Saturday, April 26, 2014

Direct From Faux-Heaven

It's morning in Beaconsfield. Time to say goodbye to Father Martin Aye Ngwe.

They are just waiting for Arthur, who has disappeared.

Father Martin Aye Ngwe has kindly scraped the barnacles off the font using fingernails. Not his fingernails. Ones normally kept in an ancient worm eaten box.

I am very grateful to you, says Gaius.

Be grateful to Saint Wilhemina, says Father Martin Aye Ngwe. And take care of those barnacles. They look exhausted.

Goodbye Martin, says Schopenhauer. I should like to leave you with a copy of my book On Suffering, but I don't have one with me. Perhaps I could post one to you when I get home?

I should like that, says Father Martin Aye Ngwe. I am big on suffering.

So am I, says Schopenhauer, thinking of his grumbly tummy.

Goodbye Unni, says Father Martin Aye Ngwe. I am sorry I didn't have the opportunity to speak more with  you about your congregation.

That bunch of gullible bumpkins, says Unni. I bet they don't even know I've gone.

Don't be too sure, says Father Martin Aye Ngwe.

Oh, I have faith in them, says Unni. And anyway, I make good use of social media. I send them text messages direct from faux-heaven.

Dear me, says Father Martin Aye Ngwe. We really should have talked. That sounds like a wonderful idea.

Feel free, says Unni.

Yes, but I don't have access to the messages, says Father Martin Aye Ngwe.

No worries, I'll link you in, says Unni.

.........

Arthur has left St Francis Xavier's early, on his bicycle, to look for a Post Office.

He finds one on Weld Road, open Monday to Thursday.

It's Tuesday, so the Post Office should be open, but it isn't, and a delightful smell is issuing from next door.

Arthur enters the Tamar Valley Wholefoods and Coffee Shop, a wonderland of  wholefoods, herbal teas, coffees and fruit smoothies, and local home made cakes.

Arthur has money in his pocket. Fifty dollars that Rachelle Hawkins slipped him, in payment for her copy of the sea horse poem.

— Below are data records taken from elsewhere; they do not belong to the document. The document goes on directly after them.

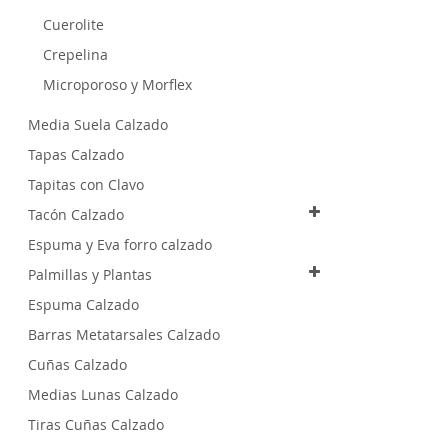
Cuerolite
Crepelina
Microporoso y Morflex
Media Suela Calzado
Tapas Calzado
Tapitas con Clavo
Tacón Calzado
Espuma y Eva forro calzado
Palmillas y Plantas
Espuma Calzado
Barras Metatarsales Calzado
Cuñas Calzado
Medias Lunas Calzado
Tiras Cuñas Calzado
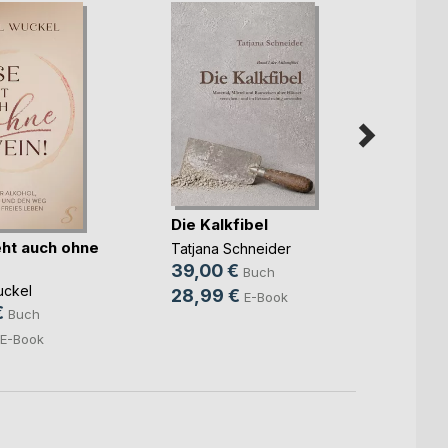
Die Kalkfibel
Die R
eigen
ht auch ohne
Tatjana Schneider
Martij
39,00 €
Buch
26,8
uckel
28,99 €
E-Book
€
Buch
E-Book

He also has the postcard, with the original poem on it, to post to Sweezus, if the Post Office ever opens.

He orders a raspberry and apple smoothie, and a lemon tart, and sits down at a table, near the window.

He takes the postcard out of his pocket, and places it on the table in front of him.

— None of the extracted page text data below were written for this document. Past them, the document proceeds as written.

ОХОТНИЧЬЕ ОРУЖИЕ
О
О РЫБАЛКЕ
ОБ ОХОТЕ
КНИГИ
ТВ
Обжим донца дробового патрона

A woman sitting at a nearby table drinking coffee, sees it and says, I see you have a postcard! Are you waiting for the Post Office to open? I'll be opening it as soon as I've finished my coffee.

She comes over and sits down at Arthur's table. What a busybody! She starts to read the postcard.

What a lovely poem, she says. Look at this, Lenore! It's about the sex life of the seahorse.

Lenore has just brought the raspberry and apple smoothie and lemon tart to Arthur's table.

The sex life of the sea horse! She takes a squizz.

Magic! says Lenore. Can I have a copy for the cafe? Our customers will go mental when they read about the benefits of sweet prolactin.

It may not be sweet, says Arthur. I made that up.

But not prolactin? says Lenore. Please tell me that part's true?

Direct from Wikipedia, says Arthur.

..........

And so it is that later, when Gaius, Schopenhauer and Unni, cycling down Weld street, see Arthur emerging from the Post Office, they are unaware that he has just had a free breakfast and been issued with one free postage stamp, and still has in his pocket the fifty dollar note, (another thing they didn't know he had).